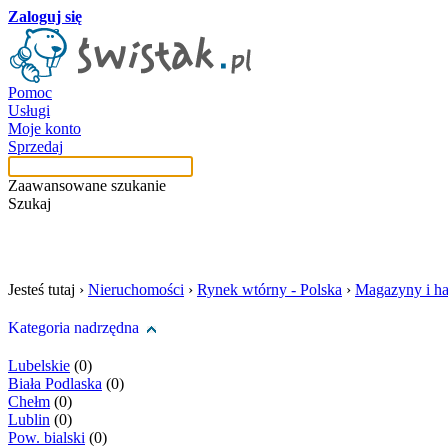
Zaloguj się
Pomoc
Usługi
Moje konto
Sprzedaj
Zaawansowane szukanie
Szukaj
szukaj w tej kategori
Jesteś tutaj ›
Nieruchomości
›
Rynek wtórny - Polska
›
Magazyny i ha
Kategoria nadrzędna
Lubelskie
(0)
Biała Podlaska
(0)
Chełm
(0)
Lublin
(0)
Pow. bialski
(0)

■ **Problem to solve**:
Write out the material exactly, excluding pictures.

■ **Exercise result**:
Zaloguj się
Pomoc
Usługi
Moje konto
Sprzedaj
Zaawansowane szukanie
Szukaj
szukaj w tej kategori
Jesteś tutaj ›
Nieruchomości
›
Rynek wtórny - Polska
›
Magazyny i ha
Kategoria nadrzędna
Lubelskie
(0)
Biała Podlaska
(0)
Chełm
(0)
Lublin
(0)
Pow. bialski
(0)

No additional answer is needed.